**TASK INSTRUCTIONS:** According to the excerpt about Judith Light, on which show did she eventually land a full-time role?

**EXTRACT TO READ:**

┄┄┄┄┄┄

When I ask Judith Light to describe what she was doing on her 28th birthday, I immediately realize it's an unfair question — does anyone remember what they were doing when they turned 28? "I have absolutely no idea," she tells me over the phone, later adding that if this were her 21st birthday we were talking about, it might be a different story. She's gentle, but no-nonsense. "I'm sorry," she says. "I wish I could help you."

But as our conversation continues, it becomes clear 28 was a monumental year for Light. It's when she first landed a gig as a soap opera understudy, working for a few hundred bucks a day before eventually landing a full-time role on One Life To Live, the show that would help launch her career. It's also when she began to seek out critical new context for her life and work. "It began to shift, all those truthful, authentic choices that were not about what's this going to do for me and my career, they were about how will I grow as a person and how can I be of service in some way," she says.

"I'm still evolving. I don't know what's going to come next."

┄┄┄┄┄┄

Extracted data entries
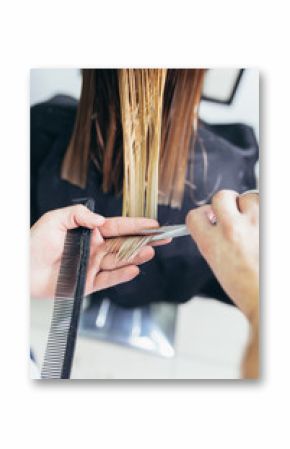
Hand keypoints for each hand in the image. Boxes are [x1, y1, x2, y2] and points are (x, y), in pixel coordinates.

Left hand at [30, 205, 163, 298]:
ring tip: (151, 251)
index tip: (153, 223)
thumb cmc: (34, 242)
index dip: (136, 225)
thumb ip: (79, 215)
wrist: (21, 269)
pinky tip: (135, 269)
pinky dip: (122, 275)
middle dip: (144, 241)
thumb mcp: (55, 219)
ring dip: (136, 256)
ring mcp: (92, 266)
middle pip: (124, 244)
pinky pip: (108, 279)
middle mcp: (94, 249)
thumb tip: (101, 220)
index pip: (117, 227)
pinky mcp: (87, 283)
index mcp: (89, 232)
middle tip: (163, 238)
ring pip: (119, 261)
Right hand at [186, 190, 258, 321]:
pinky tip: (266, 228)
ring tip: (256, 224)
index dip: (203, 214)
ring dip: (251, 206)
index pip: (195, 216)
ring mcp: (254, 223)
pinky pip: (266, 204)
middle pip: (221, 197)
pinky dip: (266, 212)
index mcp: (212, 244)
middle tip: (235, 214)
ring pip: (248, 197)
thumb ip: (213, 242)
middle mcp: (231, 230)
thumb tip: (215, 224)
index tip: (210, 216)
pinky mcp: (273, 221)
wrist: (269, 299)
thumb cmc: (248, 290)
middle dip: (227, 203)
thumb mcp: (218, 266)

┄┄┄┄┄┄

**WRITTEN SOLUTION:** One Life To Live